Le Qatar, de son côté, a suscité la controverse en obtenant de la FIFA que ses deux derniers matches de qualification se tiennent sur son sol, une dérogation difficilement justifiable sur le plan sportif. L’Arabie saoudite, après deux changements d’entraîneur en moins d’un an – Roberto Mancini remplacé par Hervé Renard, lui-même écarté en avril au profit de Georgios Donis -, aborde la compétition dans une instabilité institutionnelle qui tranche avec les investissements colossaux consentis dans le football national.

Ce que ce Mondial dit du football mondial

Le passage à 48 équipes n’est pas qu’une décision commerciale, même si les recettes supplémentaires générées par six matches de groupe de plus ne sont pas étrangères au choix de la FIFA. Ce format transforme en profondeur l’économie émotionnelle du tournoi : il offre une scène mondiale à des fédérations qui n’auraient jamais eu accès au financement, à la visibilité et au recrutement que procure une Coupe du Monde. La Nouvelle-Zélande, la Jordanie, Curaçao – ces qualifications ne sont pas des accidents. Elles sont le fruit de cycles de développement sur dix à quinze ans, rendus possibles en partie par l’espoir concret d’atteindre un jour la compétition ultime. Pour un autre exemple de retour historique, lisez Congo DR retourne en Coupe du Monde après cinquante ans d’absence.

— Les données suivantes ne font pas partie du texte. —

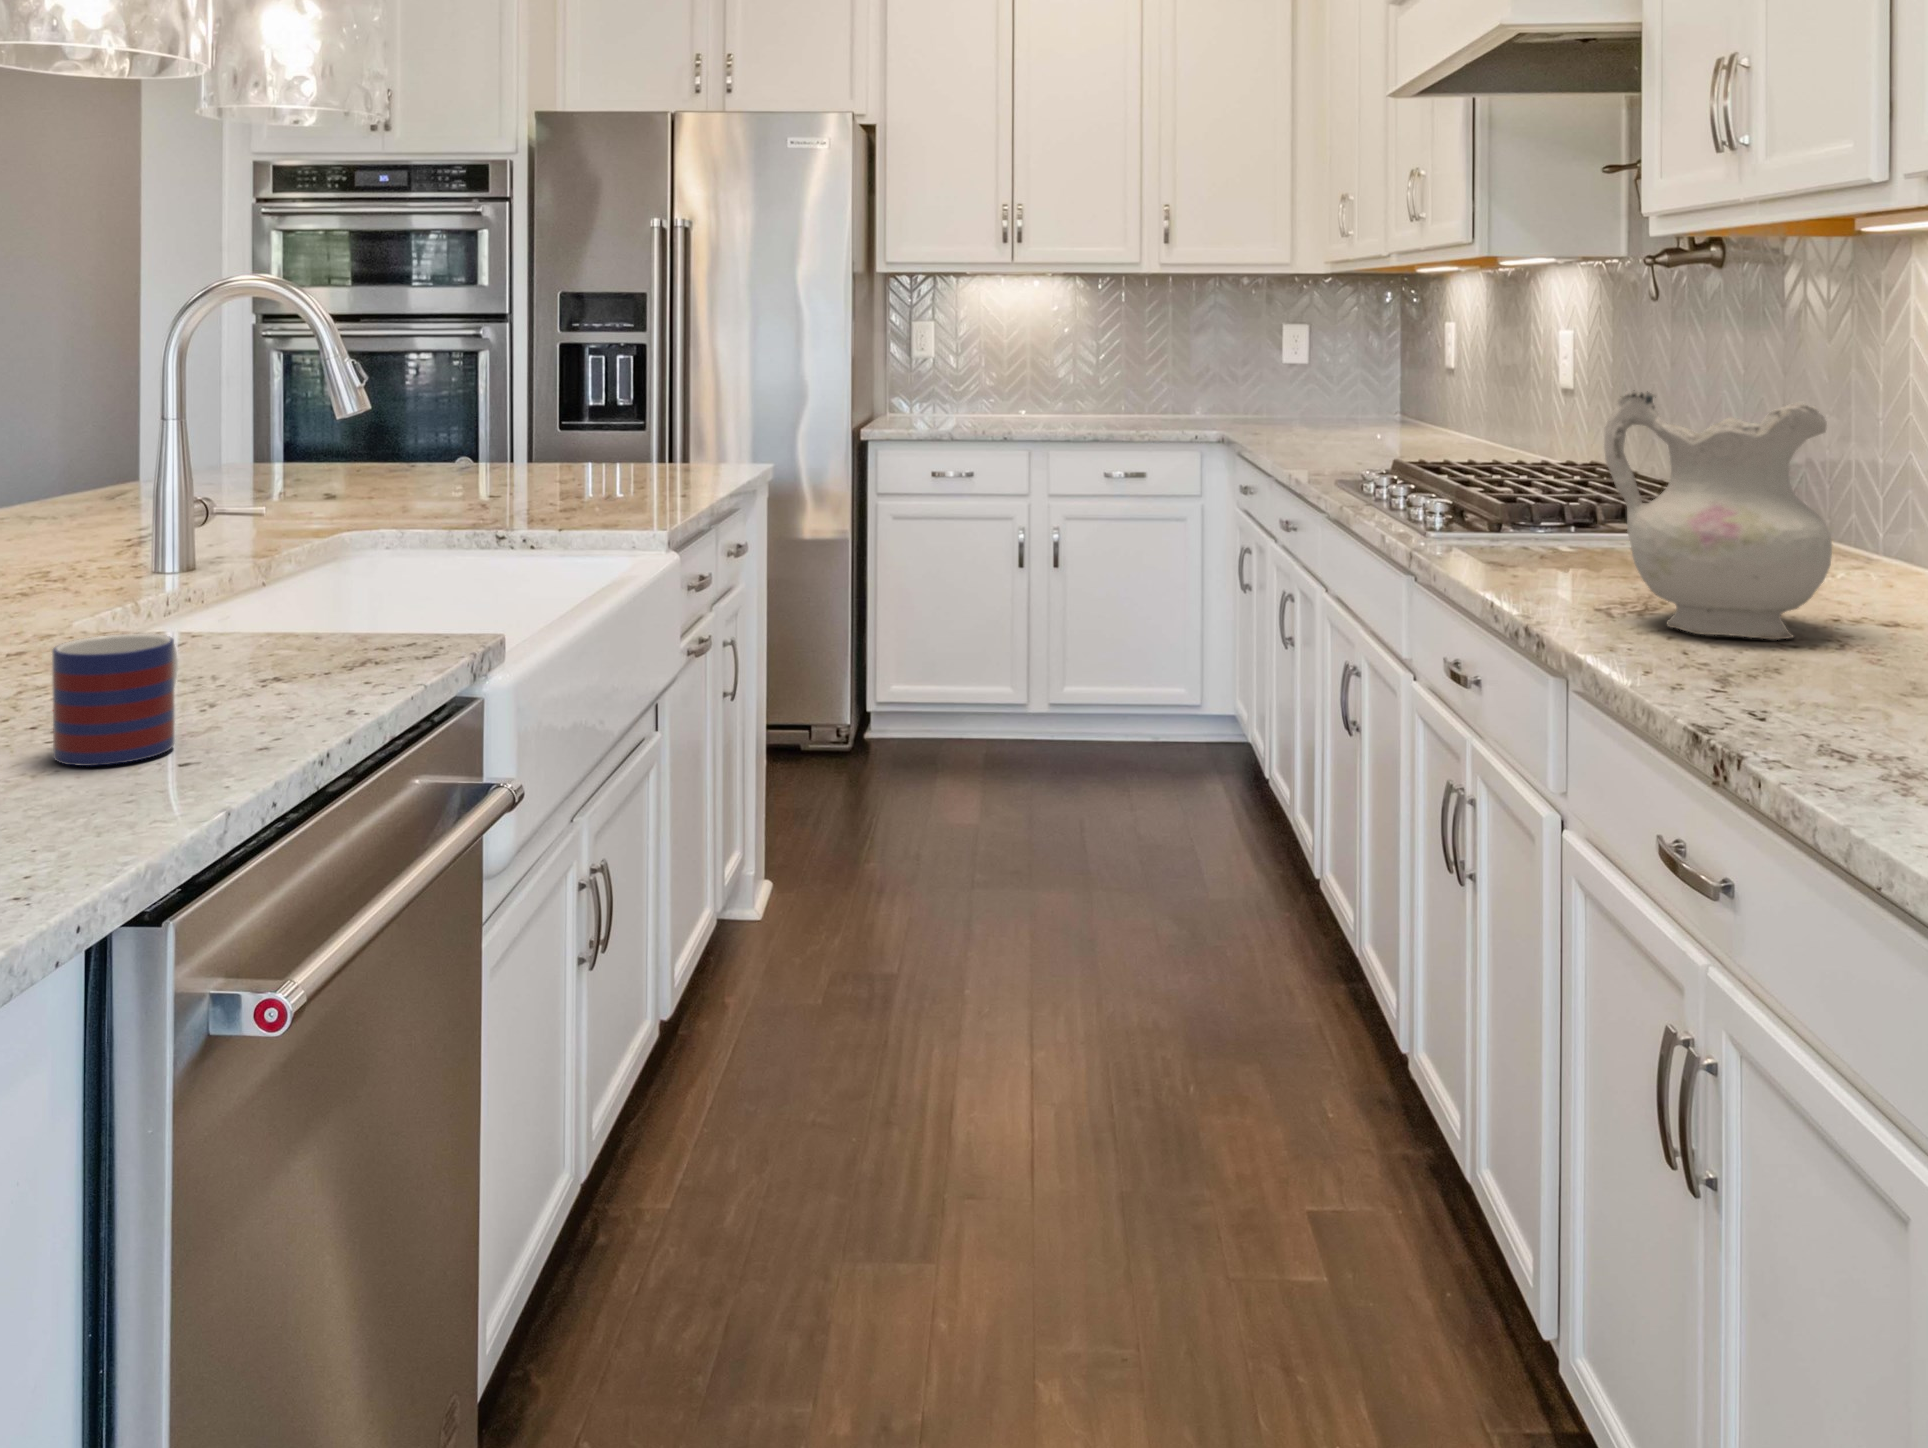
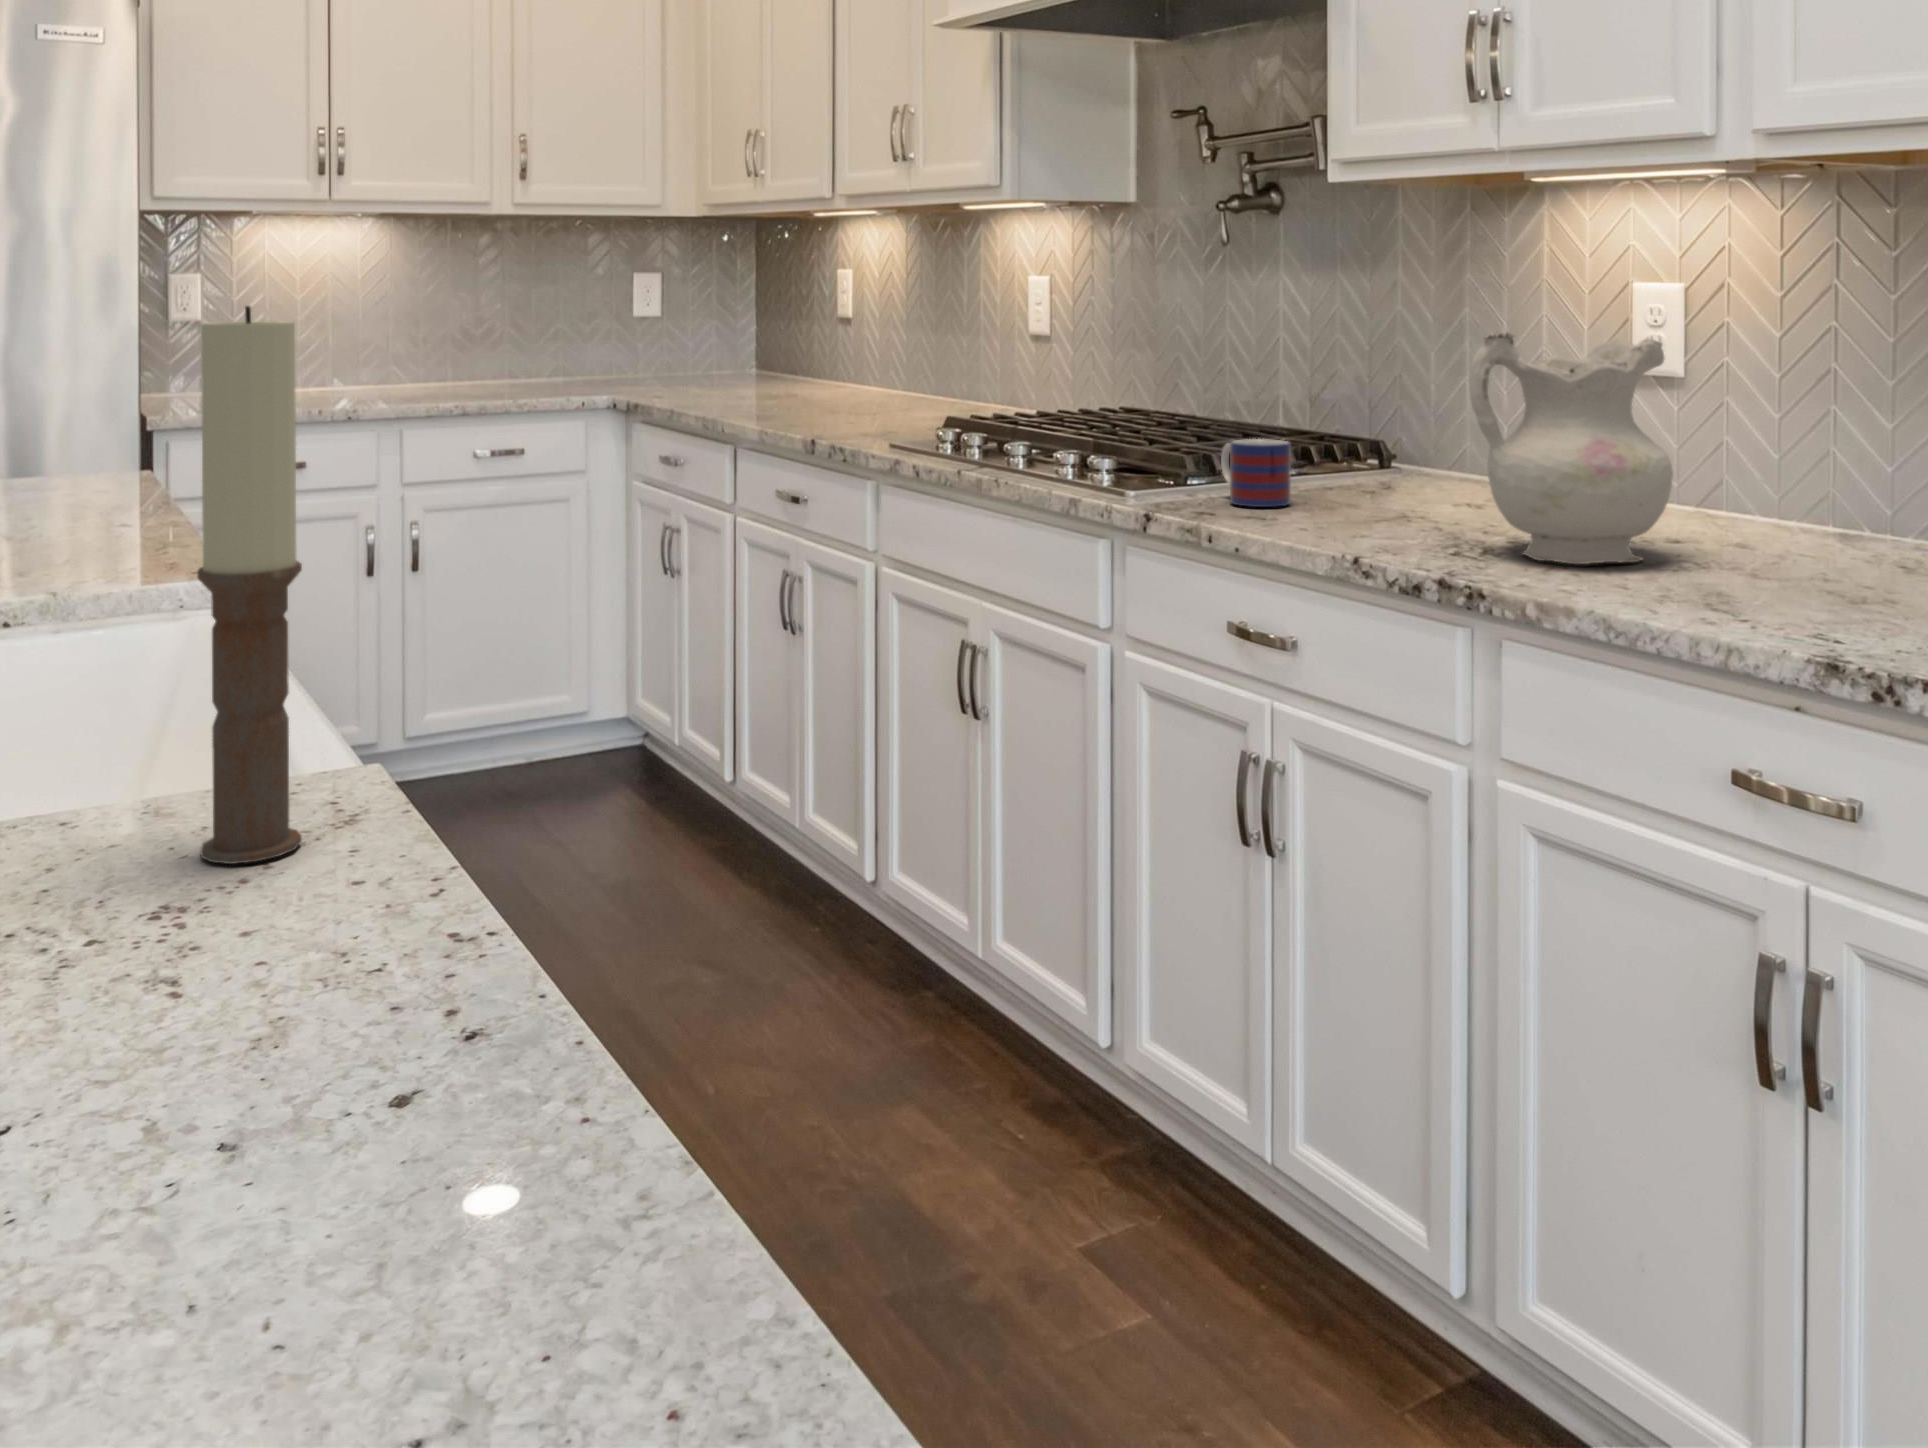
candle: none [316,347,375,682] -> present [197,306,302,864]
mug: present [52,634,178,766] -> present [1221,439,1291,507]

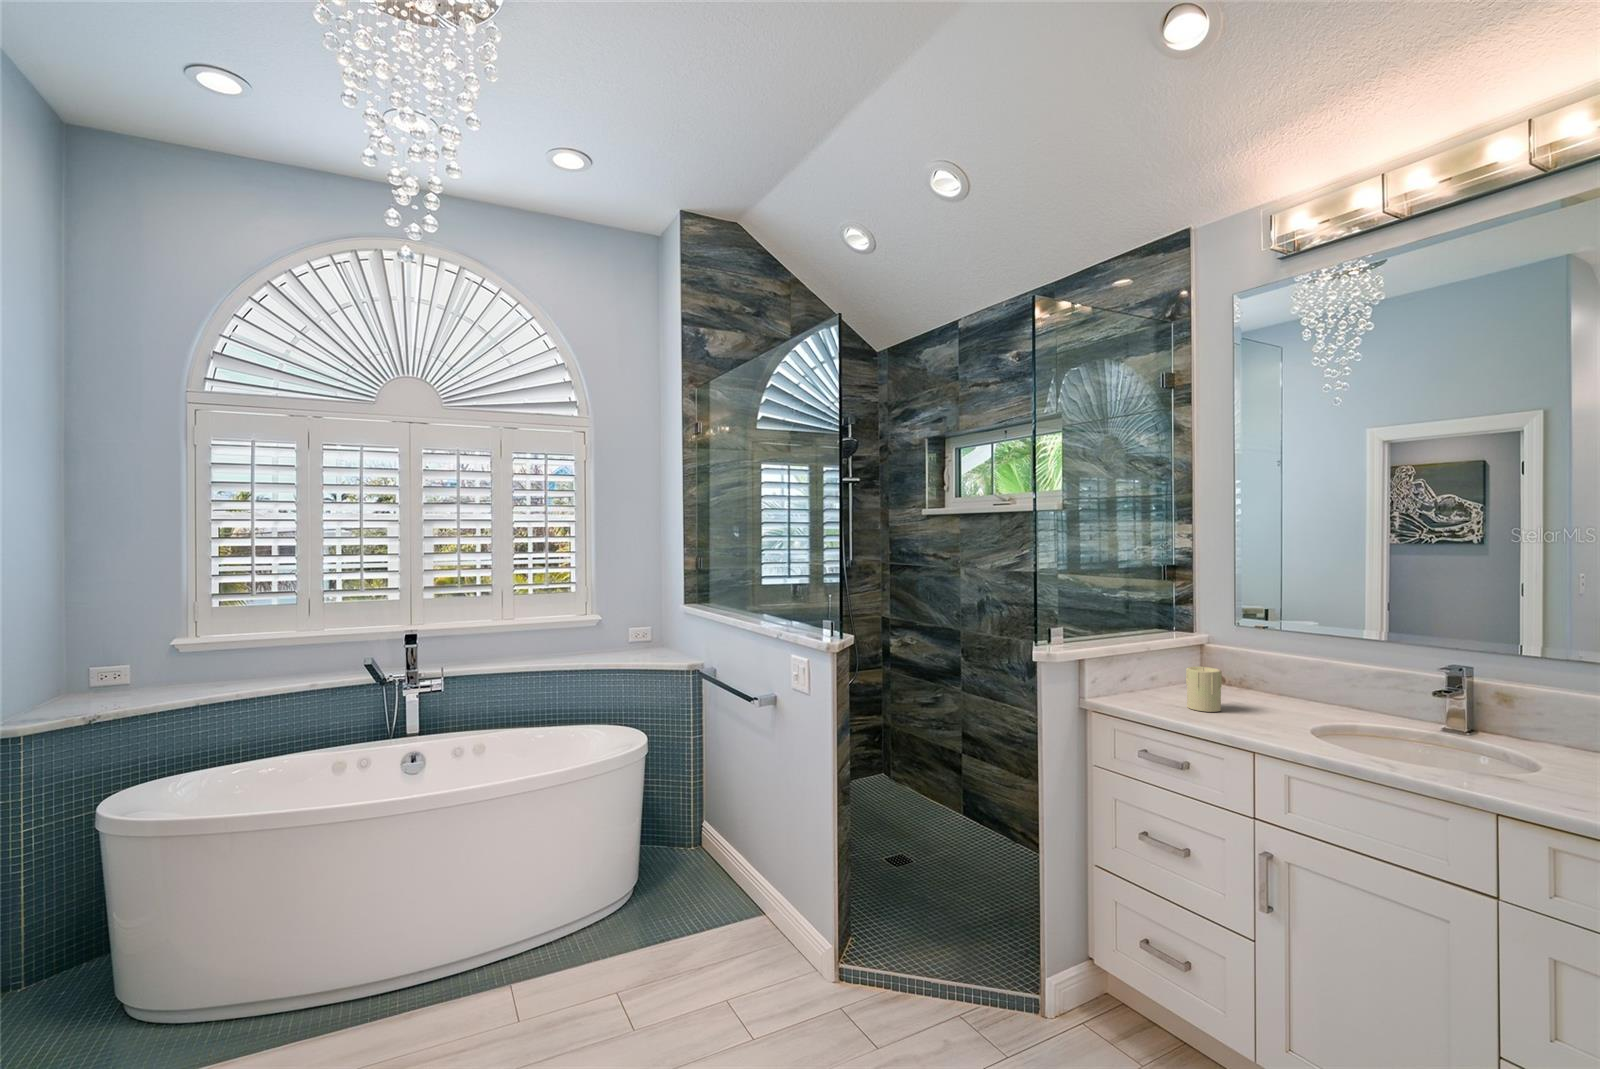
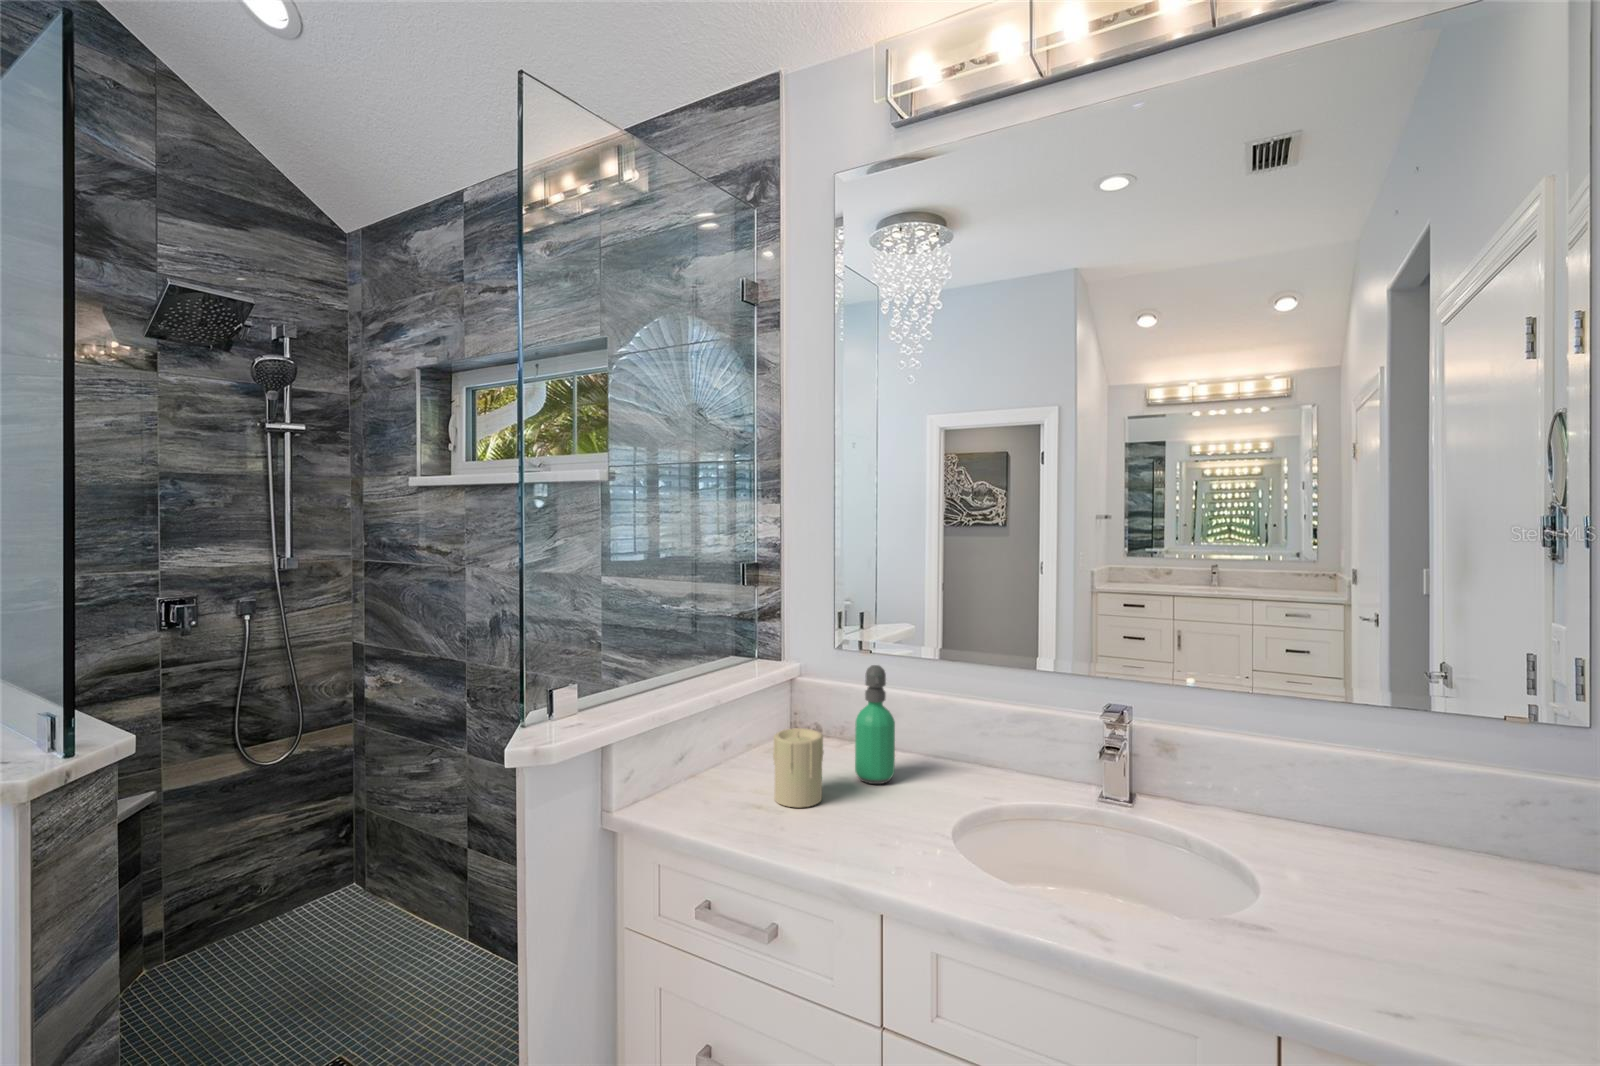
soap dispenser: none [1248,632,1279,710] -> present [855,665,895,784]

Il reste à savoir si l’élargissement du tournoi dilue ou enrichit le spectacle au plus haut niveau. Les premières réponses seront données dès les matches de groupe, quand l’Allemagne ouvrira face à Curaçao, quand l’Iraq entrera dans l’arène contre la France, et quand Haïti tentera de tenir tête au Brésil. Dans le football international, rien n’approche la Coupe du Monde – et cette édition, plus que toute autre, en donne la preuve.